Batas Usia Krusial Pemilihan Status (Fase 18 – 21 Tahun)
Status ganda ini tidak berlaku seumur hidup. Oleh Karena Itu Sistem hukum Indonesia menganut prinsip kewarganegaraan tunggal untuk orang dewasa. Berikut adalah timeline krusial yang wajib di catat:
- Usia 18 Tahun: Anak sudah di anggap dewasa dan memiliki hak untuk mulai mendeklarasikan pilihan kewarganegaraannya.
- Usia 18 hingga 21 Tahun (Masa Tenggang): Negara memberikan grace period selama 3 (tiga) tahun bagi sang anak untuk memutuskan apakah akan menjadi Warga Negara Indonesia (WNI) sepenuhnya atau melepaskannya untuk menjadi WNA.

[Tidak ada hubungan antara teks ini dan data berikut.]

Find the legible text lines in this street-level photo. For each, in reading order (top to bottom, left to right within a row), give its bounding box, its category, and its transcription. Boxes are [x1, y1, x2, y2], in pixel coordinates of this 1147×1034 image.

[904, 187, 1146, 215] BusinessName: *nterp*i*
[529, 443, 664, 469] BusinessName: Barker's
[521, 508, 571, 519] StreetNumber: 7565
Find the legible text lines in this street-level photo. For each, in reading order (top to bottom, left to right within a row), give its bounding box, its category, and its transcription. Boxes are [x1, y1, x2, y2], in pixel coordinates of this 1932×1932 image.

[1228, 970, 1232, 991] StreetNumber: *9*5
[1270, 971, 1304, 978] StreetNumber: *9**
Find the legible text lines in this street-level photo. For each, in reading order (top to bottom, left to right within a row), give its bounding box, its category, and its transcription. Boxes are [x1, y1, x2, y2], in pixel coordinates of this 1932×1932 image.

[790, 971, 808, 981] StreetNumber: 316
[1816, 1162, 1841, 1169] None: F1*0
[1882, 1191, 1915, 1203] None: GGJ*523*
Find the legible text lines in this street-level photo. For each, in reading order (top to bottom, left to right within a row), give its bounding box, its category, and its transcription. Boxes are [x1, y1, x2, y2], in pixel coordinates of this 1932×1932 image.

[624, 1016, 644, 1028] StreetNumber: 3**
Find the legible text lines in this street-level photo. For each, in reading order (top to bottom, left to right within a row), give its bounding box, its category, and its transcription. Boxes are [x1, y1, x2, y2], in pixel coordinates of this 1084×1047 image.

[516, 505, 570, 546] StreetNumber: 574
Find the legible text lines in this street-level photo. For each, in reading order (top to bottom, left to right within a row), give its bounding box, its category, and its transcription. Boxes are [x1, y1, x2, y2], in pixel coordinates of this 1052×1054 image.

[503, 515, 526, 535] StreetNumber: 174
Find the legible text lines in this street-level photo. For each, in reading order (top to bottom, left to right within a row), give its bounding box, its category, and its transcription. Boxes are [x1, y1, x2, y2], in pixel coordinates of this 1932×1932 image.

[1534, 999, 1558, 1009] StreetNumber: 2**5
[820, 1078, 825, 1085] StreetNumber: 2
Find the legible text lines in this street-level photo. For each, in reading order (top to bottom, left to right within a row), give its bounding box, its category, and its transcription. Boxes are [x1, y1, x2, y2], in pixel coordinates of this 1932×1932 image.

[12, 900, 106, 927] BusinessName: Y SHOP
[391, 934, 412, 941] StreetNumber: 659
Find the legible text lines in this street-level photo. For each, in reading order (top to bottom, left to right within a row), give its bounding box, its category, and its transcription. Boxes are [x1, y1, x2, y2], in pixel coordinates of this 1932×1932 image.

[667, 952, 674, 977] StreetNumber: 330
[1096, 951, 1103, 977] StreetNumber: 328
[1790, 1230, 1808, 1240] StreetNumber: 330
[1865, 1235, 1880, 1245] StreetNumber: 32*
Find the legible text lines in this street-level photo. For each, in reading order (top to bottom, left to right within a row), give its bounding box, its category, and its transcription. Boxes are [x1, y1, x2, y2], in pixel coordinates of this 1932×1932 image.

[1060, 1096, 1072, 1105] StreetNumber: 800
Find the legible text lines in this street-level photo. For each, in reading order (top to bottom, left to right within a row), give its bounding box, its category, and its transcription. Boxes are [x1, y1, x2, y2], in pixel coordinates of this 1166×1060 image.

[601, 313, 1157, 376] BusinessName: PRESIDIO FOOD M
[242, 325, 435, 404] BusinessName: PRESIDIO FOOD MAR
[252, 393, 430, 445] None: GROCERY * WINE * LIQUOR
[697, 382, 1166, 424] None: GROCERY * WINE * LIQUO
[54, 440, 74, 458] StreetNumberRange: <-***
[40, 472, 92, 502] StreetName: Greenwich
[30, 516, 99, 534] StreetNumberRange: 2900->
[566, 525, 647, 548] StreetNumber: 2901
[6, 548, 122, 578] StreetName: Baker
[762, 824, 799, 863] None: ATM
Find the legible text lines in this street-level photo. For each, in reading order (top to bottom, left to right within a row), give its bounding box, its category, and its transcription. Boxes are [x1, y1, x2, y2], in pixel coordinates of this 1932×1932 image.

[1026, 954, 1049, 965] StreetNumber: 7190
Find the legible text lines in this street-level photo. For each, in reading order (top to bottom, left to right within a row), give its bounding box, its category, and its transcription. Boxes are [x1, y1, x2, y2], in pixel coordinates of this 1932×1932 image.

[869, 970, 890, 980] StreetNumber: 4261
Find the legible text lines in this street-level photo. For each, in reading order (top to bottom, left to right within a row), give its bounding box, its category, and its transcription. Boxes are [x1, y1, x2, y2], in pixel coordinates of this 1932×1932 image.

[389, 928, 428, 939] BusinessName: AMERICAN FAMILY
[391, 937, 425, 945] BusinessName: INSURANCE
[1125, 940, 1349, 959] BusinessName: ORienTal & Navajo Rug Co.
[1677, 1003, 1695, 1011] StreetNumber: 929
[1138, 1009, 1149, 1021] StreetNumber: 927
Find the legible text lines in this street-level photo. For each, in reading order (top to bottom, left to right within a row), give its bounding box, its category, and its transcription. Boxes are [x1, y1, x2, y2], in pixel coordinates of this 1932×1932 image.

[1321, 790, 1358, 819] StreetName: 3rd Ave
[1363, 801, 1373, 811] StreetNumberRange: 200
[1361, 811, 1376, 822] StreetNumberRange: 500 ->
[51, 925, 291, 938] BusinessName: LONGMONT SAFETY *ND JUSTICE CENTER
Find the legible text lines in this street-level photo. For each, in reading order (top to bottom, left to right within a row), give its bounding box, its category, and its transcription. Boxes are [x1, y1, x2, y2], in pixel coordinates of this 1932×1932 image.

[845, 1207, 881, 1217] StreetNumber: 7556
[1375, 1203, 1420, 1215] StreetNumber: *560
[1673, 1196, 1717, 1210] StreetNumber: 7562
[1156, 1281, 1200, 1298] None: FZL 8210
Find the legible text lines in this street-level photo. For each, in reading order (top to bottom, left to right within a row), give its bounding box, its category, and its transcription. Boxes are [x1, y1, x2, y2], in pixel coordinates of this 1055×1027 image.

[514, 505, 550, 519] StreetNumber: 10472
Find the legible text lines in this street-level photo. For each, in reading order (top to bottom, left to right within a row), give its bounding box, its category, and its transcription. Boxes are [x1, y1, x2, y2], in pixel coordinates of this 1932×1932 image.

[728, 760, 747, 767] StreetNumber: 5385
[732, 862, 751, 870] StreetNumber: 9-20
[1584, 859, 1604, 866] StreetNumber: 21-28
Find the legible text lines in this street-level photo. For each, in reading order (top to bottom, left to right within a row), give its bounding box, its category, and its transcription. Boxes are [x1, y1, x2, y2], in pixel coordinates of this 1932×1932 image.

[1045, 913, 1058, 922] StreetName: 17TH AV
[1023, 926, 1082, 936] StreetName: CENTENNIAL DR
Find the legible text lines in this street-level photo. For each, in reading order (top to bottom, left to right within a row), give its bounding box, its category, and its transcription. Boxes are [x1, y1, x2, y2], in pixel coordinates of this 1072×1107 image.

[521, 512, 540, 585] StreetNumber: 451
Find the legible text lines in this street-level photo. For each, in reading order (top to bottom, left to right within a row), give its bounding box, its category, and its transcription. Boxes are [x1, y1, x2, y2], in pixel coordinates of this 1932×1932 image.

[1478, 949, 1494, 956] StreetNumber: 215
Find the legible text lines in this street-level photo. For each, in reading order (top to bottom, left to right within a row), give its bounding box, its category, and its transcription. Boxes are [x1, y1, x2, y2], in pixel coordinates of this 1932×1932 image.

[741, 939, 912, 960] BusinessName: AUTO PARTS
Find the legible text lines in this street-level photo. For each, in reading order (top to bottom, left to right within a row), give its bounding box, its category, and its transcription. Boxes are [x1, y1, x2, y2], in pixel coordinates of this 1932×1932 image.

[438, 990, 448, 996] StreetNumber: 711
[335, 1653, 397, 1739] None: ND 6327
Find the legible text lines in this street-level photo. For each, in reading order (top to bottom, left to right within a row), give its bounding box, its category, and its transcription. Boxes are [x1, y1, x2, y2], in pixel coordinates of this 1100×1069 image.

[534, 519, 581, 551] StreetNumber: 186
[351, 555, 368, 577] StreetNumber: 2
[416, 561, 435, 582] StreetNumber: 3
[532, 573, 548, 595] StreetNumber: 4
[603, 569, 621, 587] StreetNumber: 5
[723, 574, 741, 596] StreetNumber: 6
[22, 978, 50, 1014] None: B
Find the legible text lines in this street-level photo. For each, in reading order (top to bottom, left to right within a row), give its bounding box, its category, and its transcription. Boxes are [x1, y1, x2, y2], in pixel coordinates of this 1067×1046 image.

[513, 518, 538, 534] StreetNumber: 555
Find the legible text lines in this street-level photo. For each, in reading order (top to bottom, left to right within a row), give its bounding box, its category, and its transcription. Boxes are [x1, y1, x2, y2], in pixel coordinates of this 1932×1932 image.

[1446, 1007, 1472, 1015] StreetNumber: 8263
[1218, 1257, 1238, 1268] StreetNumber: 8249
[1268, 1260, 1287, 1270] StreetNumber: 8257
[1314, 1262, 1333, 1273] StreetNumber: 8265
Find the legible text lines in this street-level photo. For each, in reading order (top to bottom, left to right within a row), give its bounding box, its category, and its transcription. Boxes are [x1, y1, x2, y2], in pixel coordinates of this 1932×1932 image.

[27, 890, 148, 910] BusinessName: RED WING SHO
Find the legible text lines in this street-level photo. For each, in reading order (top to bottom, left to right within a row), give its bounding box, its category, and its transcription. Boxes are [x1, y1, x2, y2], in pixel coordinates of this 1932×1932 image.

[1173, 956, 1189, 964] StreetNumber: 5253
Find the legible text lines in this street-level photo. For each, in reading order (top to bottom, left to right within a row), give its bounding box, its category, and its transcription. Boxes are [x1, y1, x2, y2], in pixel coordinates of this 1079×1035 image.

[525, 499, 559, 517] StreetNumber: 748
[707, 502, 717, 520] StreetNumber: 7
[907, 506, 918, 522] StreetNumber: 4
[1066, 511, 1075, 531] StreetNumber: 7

- Lewat dari 21 Tahun: Maka Jika tidak ada pernyataan resmi yang di ajukan ke Kemenkumham melewati ulang tahun ke-21, anak tersebut akan otomatis kehilangan status WNI-nya dan di anggap sebagai WNA murni di mata hukum Indonesia.
Pendampingan Hukum Kewarganegaraan Anak Campuran
Birokrasi pendaftaran afidavit, pelaporan lahir anak campuran, hingga proses deklarasi pemilihan WNI/WNA melibatkan dokumen yang kompleks (seperti legalisasi kedutaan, terjemahan tersumpah, dan integrasi AHU). Jangkar Groups hadir sebagai mitra legalitas terpercaya Anda.
- ✅ Konsultasi End-to-End: Pemetaan kasus hukum anak campuran.
- ✅ Pengurusan Afidavit & Paspor: Cepat, transparan, dan sesuai regulasi imigrasi terbaru.
- ✅ Deklarasi WNI: Mengawal proses pemilihan kewarganegaraan di usia 18-21 tahun agar tidak terlewat batas.
Apa Kata Klien Kami?
Rating Layanan Kewarganegaraan
4.9 / 5.0
Berdasarkan 847 ulasan klien (Google Reviews & Internal Data)
“Sangat terbantu mengurus afidavit anak saya yang lahir di luar negeri. Proses transparan dan tim Jangkar Groups sangat responsif mengingatkan batas waktu pemilihan WNI.” – Maria S. (Klien 2026)
FAQ: Hukum Kewarganegaraan Anak Campuran
1. Apakah anak campuran wajib memiliki dua paspor?
Tidak wajib memiliki dua paspor secara fisik, namun secara hukum statusnya adalah ganda. Setelah Itu Anak bisa menggunakan paspor asing dengan tambahan fasilitas Afidavit Keimigrasian RI, atau membuat paspor RI secara bersamaan.
2. Bagaimana jika anak saya sudah lewat usia 21 tahun dan belum memilih?
Oleh Karena Itu Berdasarkan hukum yang berlaku, anak tersebut otomatis menjadi Warga Negara Asing (WNA). Maka Jika ingin kembali menjadi WNI, ia harus menempuh jalur pewarganegaraan (naturalisasi) murni sesuai Pasal 9 UU Kewarganegaraan, yang prosesnya lebih panjang.
3. Apa itu Afidavit dan mengapa penting?
Afidavit adalah dokumen keimigrasian berupa keterangan tertulis yang di lekatkan pada paspor asing anak. Ini membuktikan bahwa anak tersebut adalah subjek Kewarganegaraan Ganda Terbatas, membebaskan mereka dari keharusan memiliki visa atau KITAS saat tinggal di Indonesia.
4. Bisakah Jangkar Groups mengurus anak yang lahir di luar negeri?
Bisa. Tim Jangkar Groups melayani pendampingan legalitas mulai dari pencatatan kelahiran di KBRI/KJRI, legalisasi dokumen asing, hingga penerbitan dokumen kependudukan anak secara resmi di Indonesia.